WHAT IS BEING ASKED: Return only this: the line with "- analysis volume" and all the lines that follow it below, through the final one, exactly as they are.

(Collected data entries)
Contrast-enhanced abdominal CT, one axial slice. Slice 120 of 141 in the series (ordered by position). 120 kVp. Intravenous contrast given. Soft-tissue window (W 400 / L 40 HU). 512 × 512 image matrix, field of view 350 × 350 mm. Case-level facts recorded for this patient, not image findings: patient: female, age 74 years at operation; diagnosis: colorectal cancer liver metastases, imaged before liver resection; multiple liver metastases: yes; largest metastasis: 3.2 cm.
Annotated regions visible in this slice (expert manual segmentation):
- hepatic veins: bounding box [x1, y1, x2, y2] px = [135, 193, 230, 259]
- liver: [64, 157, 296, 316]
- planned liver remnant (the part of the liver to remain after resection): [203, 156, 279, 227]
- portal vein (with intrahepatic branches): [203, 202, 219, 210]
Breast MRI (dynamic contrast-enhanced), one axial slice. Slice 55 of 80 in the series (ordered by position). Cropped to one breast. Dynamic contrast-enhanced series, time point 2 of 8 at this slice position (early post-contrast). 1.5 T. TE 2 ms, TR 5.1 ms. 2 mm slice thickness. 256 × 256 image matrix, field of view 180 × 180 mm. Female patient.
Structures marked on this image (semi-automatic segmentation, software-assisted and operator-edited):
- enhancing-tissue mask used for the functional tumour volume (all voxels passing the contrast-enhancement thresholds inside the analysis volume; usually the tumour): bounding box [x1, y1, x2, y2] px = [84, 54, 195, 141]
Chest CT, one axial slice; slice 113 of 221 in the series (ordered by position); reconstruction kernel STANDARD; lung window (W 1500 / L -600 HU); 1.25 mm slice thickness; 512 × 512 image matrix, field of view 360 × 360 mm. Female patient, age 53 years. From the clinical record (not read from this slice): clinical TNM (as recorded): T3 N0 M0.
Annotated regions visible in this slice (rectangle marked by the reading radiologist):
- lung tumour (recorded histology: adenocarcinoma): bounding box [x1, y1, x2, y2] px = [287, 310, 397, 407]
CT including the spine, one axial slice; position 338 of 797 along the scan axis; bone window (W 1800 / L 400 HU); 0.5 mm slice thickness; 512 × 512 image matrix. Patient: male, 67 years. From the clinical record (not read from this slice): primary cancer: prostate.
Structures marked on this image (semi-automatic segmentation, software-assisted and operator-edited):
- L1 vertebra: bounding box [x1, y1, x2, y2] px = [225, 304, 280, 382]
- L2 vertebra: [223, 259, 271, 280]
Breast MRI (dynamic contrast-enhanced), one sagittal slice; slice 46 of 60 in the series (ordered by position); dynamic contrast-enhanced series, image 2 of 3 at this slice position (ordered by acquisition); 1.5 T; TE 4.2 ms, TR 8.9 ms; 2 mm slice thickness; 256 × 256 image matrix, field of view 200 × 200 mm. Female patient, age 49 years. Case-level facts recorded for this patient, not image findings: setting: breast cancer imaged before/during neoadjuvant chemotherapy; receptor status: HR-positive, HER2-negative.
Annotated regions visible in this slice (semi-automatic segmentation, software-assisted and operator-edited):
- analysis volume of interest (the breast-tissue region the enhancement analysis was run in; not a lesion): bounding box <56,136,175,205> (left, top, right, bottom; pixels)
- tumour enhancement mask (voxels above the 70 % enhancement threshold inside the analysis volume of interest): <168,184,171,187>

RESULT OF THIS EXERCISE:
- analysis volume of interest (the breast-tissue region the enhancement analysis was run in; not a lesion): bounding box <56,136,175,205> (left, top, right, bottom; pixels)
- tumour enhancement mask (voxels above the 70 % enhancement threshold inside the analysis volume of interest): <168,184,171,187>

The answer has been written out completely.